Weltweite Stellenstreichungen - Schwarzheide drohen keine Entlassungen

Der Standort von BASF in Schwarzheide (Oberspreewald-Lausitz) ist nicht vom Abbau von weltweit 6.000 Stellen des Chemiekonzerns betroffen. Das sagte der Vorsitzende der Geschäftsführung der BASF Schwarzheide GmbH, Jürgen Fuchs, dem rbb am Mittwoch.

Stattdessen werde am Standort weiter investiert. Bis Ende 2020 soll über den Bau von vier weiteren Großanlagen in Schwarzheide entschieden werden.

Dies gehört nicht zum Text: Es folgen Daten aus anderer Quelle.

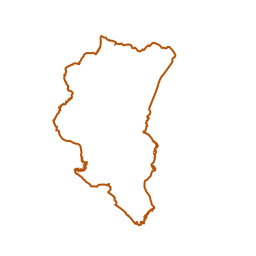 the district of Srae Ambel, Kaôh Kong, Cambodia, rotated 341°
{"feature_id": "14789045B17636878370616", "entity_name": "Srae Ambel", "entity_type": "district", "adm_level": 2, "iso_a3": "KHM", "parent_name": "Cambodia", "parent_adm1": "Kaôh Kong", "projection": "orthographic", "projection_center": [103.727, 11.257], "detail": "fine", "context": "isolated", "style": "outline", "palette": "amber", "viewbox_px": 256, "rotation_deg": 341, "n_neighbors": 0, "source": "geoboundaries", "source_scale": "gbopen_adm2", "svg_char_len": 5754}
<svg xmlns="http://www.w3.org/2000/svg" viewBox="0 0 256 256"><g transform="rotate(341 128 128)"><path d="M132.8,32.4L131.9,33.1L131.3,34.0L130.5,37.3L129.9,38.4L129.9,39.2L129.4,39.7L128.7,41.4L128.1,42.0L127.7,43.0L127.0,43.5L126.6,43.4L126.3,43.9L125.7,44.1L125.4,45.0L124.8,45.0L124.9,45.4L124.6,45.9L124.1,45.8L123.4,46.4L122.5,46.7L122.0,47.7L121.6,47.8L121.0,46.9L120.4,46.7L119.4,45.3L117.6,45.4L114.7,44.0L112.7,43.7L110.5,44.4L109.7,45.0L109.3,45.9L107.9,46.6L107.2,46.8L106.4,47.6L106.0,48.4L103.1,50.3L103.3,51.1L102.7,51.7L99.2,49.6L98.1,49.4L97.1,49.5L96.2,50.1L95.2,49.7L93.9,50.2L92.2,50.1L91.6,50.4L90.1,50.5L88.4,51.4L88.4,52.0L87.9,52.6L88.1,54.3L87.9,54.9L87.1,55.4L86.2,56.8L86.0,57.6L85.1,57.4L85.2,57.9L84.8,58.2L84.8,58.6L83.9,60.0L83.7,63.2L84.3,64.0L84.1,66.2L85.1,68.7L84.8,69.0L85.0,69.6L84.4,70.1L84.5,70.6L83.8,71.2L83.9,72.0L83.8,72.9L83.9,73.3L84.8,73.6L85.9,74.4L86.7,75.4L87.2,76.8L86.6,77.8L85.4,78.4L85.1,80.6L84.1,81.5L83.5,80.9L83.1,81.0L82.7,81.8L81.9,82.4L81.4,81.8L80.9,81.7L80.3,82.8L79.3,83.1L79.0,83.7L78.3,83.7L77.9,83.2L77.3,84.5L77.0,84.6L76.5,85.3L75.3,84.7L75.0,84.3L74.5,84.3L73.8,84.9L73.0,84.5L72.6,84.6L71.6,85.4L71.7,85.7L71.4,86.1L70.5,85.8L69.6,85.9L69.3,86.6L70.1,87.7L69.8,88.1L69.7,89.2L68.9,89.1L67.5,91.0L64.8,92.5L63.3,94.2L62.9,94.3L61.5,96.0L60.0,96.4L60.3,97.3L59.8,98.2L60.0,102.8L60.3,103.2L61.2,103.5L61.2,103.8L59.5,106.9L61.1,107.6L61.8,108.7L61.0,111.2L62.0,115.7L62.6,117.1L64.8,119.5L66.3,120.4L69.0,121.4L71.8,124.5L73.2,125.6L74.4,126.1L76.0,127.3L76.7,128.4L77.1,129.5L76.1,136.1L75.1,137.5L74.8,139.0L74.9,139.3L74.4,139.8L74.8,140.3L74.9,141.1L75.2,141.4L75.1,141.6L74.7,141.2L74.5,141.5L74.8,141.8L74.3,142.8L74.3,143.3L74.1,143.5L73.8,143.3L73.7,143.8L73.8,144.9L74.3,145.0L74.3,145.4L74.9,145.9L75.2,145.7L75.6,146.8L77.2,146.8L76.9,147.5L76.2,147.6L76.0,148.1L76.1,148.3L77.3,147.9L77.0,148.4L77.1,148.6L75.8,149.4L75.1,149.4L74.5,149.1L74.8,150.0L74.1,150.4L74.9,150.8L74.4,151.8L75.2,151.9L75.2,152.1L74.1,152.5L73.4,153.3L72.5,153.8L72.1,153.4L72.0,152.6L71.3,153.5L70.9,153.6L70.2,152.7L70.4,152.0L69.9,151.7L69.1,152.9L68.6,152.2L68.2,152.0L67.1,152.7L66.8,151.4L67.0,151.1L67.7,150.9L67.8,150.3L67.2,150.3L65.6,151.1L65.3,150.9L65.5,149.6L65.0,149.6L63.9,150.8L64.2,151.6L63.7,152.8L64.1,153.4L64.1,153.8L64.3,154.5L65.0,154.9L66.5,156.9L66.7,157.5L67.4,158.2L68.5,159.9L69.2,161.9L70.5,164.0L70.8,165.2L73.4,168.5L73.9,169.7L74.0,171.1L76.1,171.8L79.6,173.4L80.1,172.9L81.4,172.4L82.9,172.4L87.1,173.7L89.9,175.3L90.5,175.2L90.9,174.7L91.7,174.8L91.2,176.9L91.6,177.8L92.2,178.1L91.7,180.2L89.4,181.7L88.7,181.9L88.5,182.2L88.5,182.9L88.8,183.2L89.3,183.3L89.4,183.9L89.9,184.8L90.9,185.9L91.7,187.4L92.2,187.6L92.4,188.1L92.4,189.4L92.8,189.9L92.4,190.3L92.2,191.1L91.8,191.6L92.9,193.9L92.6,195.6L92.1,196.1L91.1,196.5L94.9,201.7L97.8,206.4L98.3,207.7L98.2,208.9L98.8,209.9L99.8,210.8L99.5,211.1L100.3,212.1L102.0,216.1L103.6,220.8L104.6,220.6L105.4,219.8L105.7,219.8L105.8,220.2L105.2,220.8L105.2,221.7L106.4,222.4L106.8,223.5L107.0,223.6L109.0,223.5L109.2,222.8L109.0,221.5L109.8,221.0L110.2,221.1L110.9,222.5L112.0,223.4L112.3,223.1L111.5,222.4L111.5,221.9L113.9,220.7L113.6,219.9L114.1,219.0L114.6,218.8L114.6,218.2L115.5,219.0L115.6,218.7L116.1,218.4L115.8,218.2L115.7,217.7L115.0,217.8L115.3,217.6L115.5,216.9L116.0,217.1L116.2,216.6L116.5,216.9L116.7,216.4L117.1,216.6L117.3,216.3L117.8,216.2L117.9,215.9L118.5,216.0L118.9,215.7L119.0,215.3L119.3,215.4L119.4,215.0L118.8,214.8L119.3,214.4L119.9,214.1L120.2,214.2L120.4,214.0L120.9,214.2L121.2,213.9L121.2,213.6L121.7,213.5L122.0,213.2L122.4,213.2L122.8,212.7L123.3,213.3L123.3,212.9L124.1,213.1L124.1,212.8L124.6,212.7L125.1,213.0L125.2,212.4L126.9,212.1L126.9,211.2L125.6,208.1L125.5,207.3L125.9,206.3L125.8,203.3L126.3,201.1L125.9,197.5L124.8,194.8L124.3,189.4L125.8,185.2L127.2,183.3L128.7,183.3L129.4,183.1L132.7,181.2L133.8,180.8L135.0,178.9L136.8,176.9L138.3,176.6L139.8,176.9L140.1,176.5L140.1,175.9L140.6,175.2L139.0,174.6L139.8,174.2L140.0,173.8L139.9,172.9L139.8,172.3L139.1,172.0L138.9,172.3L139.4,172.8L139.3,173.3L138.8,173.6L138.4,173.2L138.2,170.5L138.6,170.0L141.3,168.5L143.3,166.0L143.3,164.8L143.6,164.2L143.9,163.9L144.5,163.8L144.6,163.4L144.6,162.5L144.3,162.0L144.5,161.8L144.4,161.0L145.3,161.3L146.8,159.9L146.7,159.2L146.3,158.8L146.8,158.2L146.6,157.9L145.8,158.1L146.3,157.5L146.4,156.6L147.3,156.4L148.4,154.9L148.7,154.9L149.2,155.6L150.5,154.4L150.0,153.2L150.1,152.1L149.9,151.9L149.7,152.1L149.6,152.6L149.3,152.8L149.0,151.5L149.2,150.4L148.1,149.8L148.0,148.6L147.3,148.3L147.1,148.0L147.4,147.0L146.7,144.5L145.9,142.9L145.7,141.4L144.4,140.4L144.5,139.8L144.3,139.5L143.7,139.4L142.8,138.3L141.4,137.4L141.4,136.7L141.7,136.3L141.9,136.4L141.7,136.7L142.0,136.8L143.5,136.3L145.2,134.0L145.8,132.7L146.7,132.5L147.0,130.8L146.6,129.2L146.9,128.8L147.4,128.7L147.9,127.3L148.3,127.1L148.9,127.3L150.8,125.6L150.0,124.9L150.4,124.4L149.8,123.7L150.6,123.0L152.4,122.5L153.3,122.0L153.4,121.5L154.1,121.0L154.5,119.3L154.0,117.5L154.6,116.2L166.6,102.3L173.5,93.1L176.4,90.4L178.8,89.1L190.6,80.7L191.9,79.3L192.2,77.4L193.5,76.5L195.6,75.9L196.2,75.4L196.5,74.6L196.1,71.5L195.2,68.5L193.5,64.9L191.6,64.3L190.5,65.1L189.7,65.1L187.6,63.6L186.2,63.4L184.9,60.3L184.0,59.1L180.3,55.9L178.8,55.7L175.3,57.5L174.8,57.6L174.3,56.5L174.0,56.5L172.9,57.1L171.8,57.2L168.8,59.3L167.9,59.2L167.5,58.5L166.8,58.7L166.3,59.2L163.7,59.4L162.3,58.0L161.7,56.0L160.8,54.3L159.7,54.5L158.1,53.9L158.1,51.7L157.5,50.3L156.8,49.7L155.2,49.0L150.8,48.4L149.3,46.0L147.8,46.1L145.1,44.8L144.4,44.1L143.6,44.4L144.4,43.1L144.4,42.8L141.2,40.1L139.6,39.8L138.9,38.7L138.0,38.6L136.6,36.3L136.6,35.4L135.7,35.0L134.9,34.8L132.8,32.4Z" fill="none" stroke="#b45309" stroke-width="2"/></g></svg>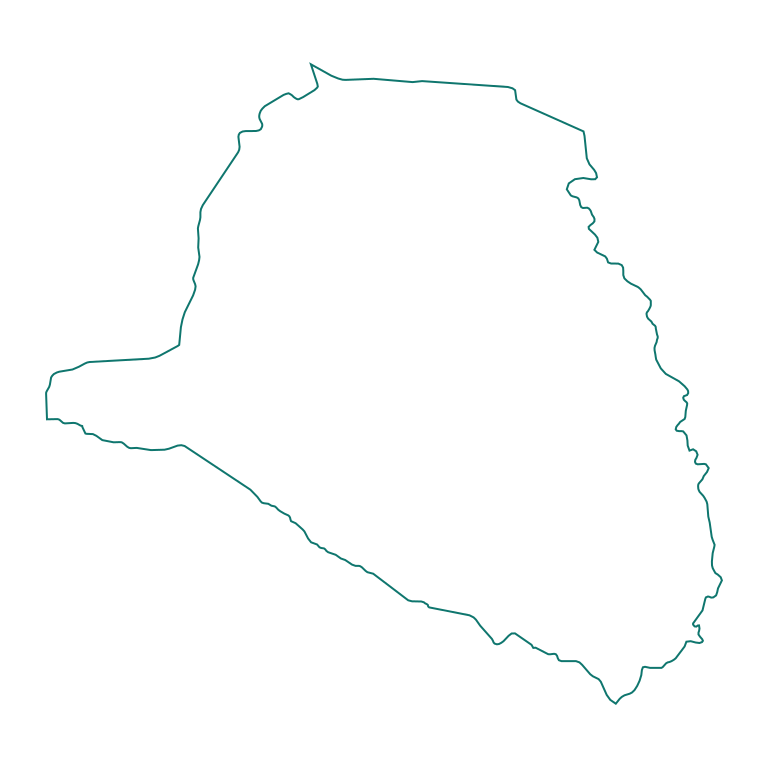 SVG path tracing the border of Presidente Hayes
{"feature_id": "PRY-605", "entity_name": "Presidente Hayes", "entity_type": "Department", "adm_level": 1, "iso_a3": "PRY", "parent_name": "Paraguay", "parent_adm1": "", "projection": "mercator", "projection_center": [-58.464, -23.686], "detail": "fine", "context": "isolated", "style": "outline", "palette": "teal", "viewbox_px": 768, "rotation_deg": 0, "n_neighbors": 0, "source": "natural_earth", "source_scale": "10m", "svg_char_len": 5049}
<svg xmlns="http://www.w3.org/2000/svg" viewBox="0 0 768 768"><path d="M64.9,423.4L63.1,422.9L59.4,419.7L57.7,419.1L47.0,419.3L46.1,393.7L46.2,392.4L46.8,391.1L49.2,386.9L49.9,384.6L51.1,377.5L52.2,375.8L53.8,374.1L56.8,372.5L59.3,371.7L72.5,369.5L79.0,366.7L84.7,363.6L87.2,362.5L89.7,362.0L148.8,358.7L155.2,357.5L159.5,355.8L177.7,346.0L179.1,345.0L179.2,344.9L180.9,327.2L182.5,319.4L184.8,312.2L193.1,295.4L195.1,289.7L195.6,286.3L195.1,284.1L193.6,280.5L193.2,279.1L193.2,277.8L198.1,264.3L199.1,260.2L199.5,256.9L198.2,247.5L198.6,238.4L197.9,228.4L198.3,226.2L200.0,219.9L200.4,217.3L200.4,212.2L201.0,209.0L202.8,205.1L238.1,152.3L239.2,149.8L239.6,146.8L239.5,146.0L238.4,136.8L238.8,134.6L239.9,132.9L242.6,131.5L245.5,131.1L256.0,131.0L258.8,130.4L260.8,129.2L262.1,126.6L262.3,125.1L262.1,123.8L259.7,119.1L259.3,117.6L259.2,116.1L259.5,114.1L259.9,112.9L260.8,110.7L262.4,108.6L264.8,106.2L283.6,94.9L286.2,93.9L288.6,93.3L290.5,94.3L292.0,95.3L293.7,97.0L295.1,98.0L296.6,98.9L297.8,99.3L298.8,99.2L303.1,97.1L314.5,90.1L317.2,87.6L317.8,86.5L317.3,83.8L310.9,64.3L331.3,75.7L338.2,78.5L342.5,79.7L345.5,79.9L373.6,78.8L412.6,82.1L422.1,81.1L507.9,87.0L512.5,88.3L515.1,90.2L516.4,99.6L517.9,101.6L520.5,103.3L583.5,131.4L584.5,135.9L586.8,158.3L589.5,164.4L594.1,169.8L596.1,173.1L597.0,177.3L595.2,179.2L591.2,179.3L583.3,178.0L574.9,179.2L568.8,183.4L566.8,189.3L570.8,195.4L572.5,196.3L576.7,197.4L578.3,198.4L579.3,200.3L580.2,205.0L581.3,207.2L583.0,208.0L587.2,207.7L588.9,208.5L590.2,210.1L590.8,211.1L592.0,214.6L593.8,217.2L594.5,219.0L594.4,221.4L592.8,223.3L590.4,225.1L588.6,226.9L588.9,228.9L595.0,234.6L597.4,237.8L598.3,241.9L594.4,249.8L597.1,252.5L605.2,256.4L606.9,258.7L608.1,262.4L611.0,263.5L618.3,263.6L621.7,265.1L623.1,267.6L623.3,270.9L623.3,275.1L624.4,278.4L627.4,281.3L631.0,283.7L637.9,287.0L639.1,287.9L640.7,289.3L645.2,295.2L647.1,296.7L650.1,299.8L650.8,300.9L650.8,305.2L650.5,306.4L649.5,308.5L648.0,311.1L646.9,312.4L646.5,313.8L647.0,316.6L648.1,318.6L651.4,321.6L652.6,323.8L655.1,325.8L655.7,326.9L655.8,328.4L657.0,334.4L657.7,336.4L657.7,337.9L657.0,339.8L656.6,342.1L655.0,345.8L654.5,348.0L654.6,350.4L655.4,354.6L655.7,356.8L656.2,359.6L660.8,368.4L665.8,373.9L679.0,381.3L684.6,386.2L687.3,389.4L688.1,391.0L688.2,393.1L687.1,395.0L683.9,396.2L683.2,397.8L683.8,399.7L685.2,401.1L686.5,402.2L687.2,403.3L687.1,404.9L685.8,410.8L685.3,417.0L684.6,419.0L680.4,421.8L679.7,422.5L679.1,423.5L677.7,425.0L676.3,426.9L675.7,429.3L676.7,430.7L678.9,431.1L681.4,431.1L683.2,431.4L686.5,435.4L687.4,440.4L687.7,445.6L689.5,450.6L693.1,449.3L696.2,451.3L697.6,454.8L696.4,458.0L695.3,459.8L695.0,461.9L695.8,463.6L697.6,464.3L704.2,463.9L705.9,464.3L708.7,468.1L707.0,472.0L703.8,476.0L702.4,479.3L699.1,483.1L698.4,484.2L698.2,485.0L698.1,486.2L698.3,488.8L698.9,490.5L699.7,492.0L703.2,495.8L704.6,497.9L706.6,501.6L707.3,504.2L708.3,516.6L709.7,522.6L711.7,536.8L712.6,539.7L714.6,544.8L714.3,546.7L712.7,553.1L711.9,561.4L712.0,565.4L712.7,568.1L714.0,570.6L715.4,573.1L717.8,574.6L720.7,577.2L721.9,580.4L718.0,588.4L717.2,592.2L716.1,595.4L713.3,597.4L711.2,597.6L709.6,596.9L708.0,596.5L705.9,597.4L705.3,598.9L702.5,610.4L693.1,623.4L693.1,624.6L694.6,626.4L696.3,626.6L697.8,625.5L699.0,625.4L699.5,628.5L699.1,630.8L698.5,632.6L698.5,634.5L700.1,636.8L702.2,639.2L702.9,640.8L702.0,642.1L699.5,643.0L695.6,642.5L690.7,641.2L686.4,641.7L684.6,646.5L675.7,658.3L673.8,659.8L671.6,661.1L669.5,662.0L667.7,662.4L666.1,663.3L662.7,667.1L661.4,667.9L655.4,667.9L650.2,667.9L645.0,666.8L642.9,667.3L641.9,670.0L641.3,675.1L639.6,680.7L637.2,685.9L634.5,690.1L632.0,692.5L629.7,693.7L624.5,695.3L621.8,696.9L619.7,698.8L615.8,703.7L610.3,699.9L606.7,694.9L600.8,681.7L598.6,679.1L592.9,676.3L590.2,674.2L582.1,664.8L579.5,662.4L575.9,661.1L561.4,661.1L558.9,660.2L557.8,658.2L557.1,655.9L555.8,654.2L554.1,653.8L550.0,654.3L548.2,654.2L535.6,647.7L533.3,647.9L531.5,644.8L515.0,633.4L511.6,633.5L508.6,635.8L503.5,641.2L501.3,642.8L499.0,644.0L496.9,644.3L494.6,643.6L493.6,642.5L493.0,640.9L491.9,638.9L480.2,625.7L475.9,619.6L473.6,617.4L469.5,615.3L429.2,607.4L428.2,606.5L427.8,604.9L426.6,604.0L425.2,603.4L423.9,602.3L421.3,601.5L412.0,601.3L408.2,600.3L373.2,573.7L367.4,572.2L365.6,570.9L361.9,567.3L360.2,566.2L359.1,565.9L355.6,565.9L352.0,564.6L345.2,560.0L340.9,558.5L335.7,554.8L328.1,552.2L326.3,550.8L325.3,549.4L324.0,548.4L321.2,548.0L319.5,547.3L317.1,544.5L311.1,542.3L308.1,538.5L304.4,531.4L302.7,529.5L295.6,523.2L291.1,521.2L290.5,519.6L290.1,517.8L289.4,516.4L288.3,515.4L284.3,513.6L280.2,511.2L278.2,509.7L276.2,507.5L274.8,506.4L271.4,505.7L268.3,503.8L263.7,503.2L261.9,502.6L260.6,501.3L257.4,496.9L250.4,489.7L184.6,446.0L181.3,445.2L177.6,445.6L169.0,448.7L164.6,449.7L151.0,450.1L136.7,447.9L130.9,448.2L129.2,447.9L127.3,446.8L123.7,443.6L121.7,442.3L120.1,442.1L113.6,442.3L102.3,440.1L96.3,435.8L92.9,434.1L86.4,433.8L85.4,433.5L82.4,427.1L82.2,426.0L80.6,425.6L77.4,423.8L75.4,423.1L73.3,422.9L64.9,423.4Z" fill="none" stroke="#0f766e" stroke-width="2"/></svg>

Damit kämen weitere Arbeitsplätze in der Chemieindustrie in die Region.

BASF will in Schwarzheide wachsen

So sollen die Pläne zur Produktion von Batteriegrundstoffen am Standort weiter vorangetrieben werden. Der Konzern will bis spätestens Ende des Jahres entscheiden, ob die bereits fertigen Pläne der Unternehmensleitung in der Lausitz umgesetzt werden. Nach rbb-Informationen will ein japanischer Elektronikkonzern die BASF-Komponenten ebenfalls in der Lausitz für eine eigene Batterieproduktion nutzen.

Die Entscheidung der Bundesregierung eine Batterieforschungsfabrik im nordrhein-westfälischen Münster anzusiedeln habe hingegen keinen EInfluss auf die Vorhaben von BASF in Südbrandenburg, so das Unternehmen gegenüber dem rbb.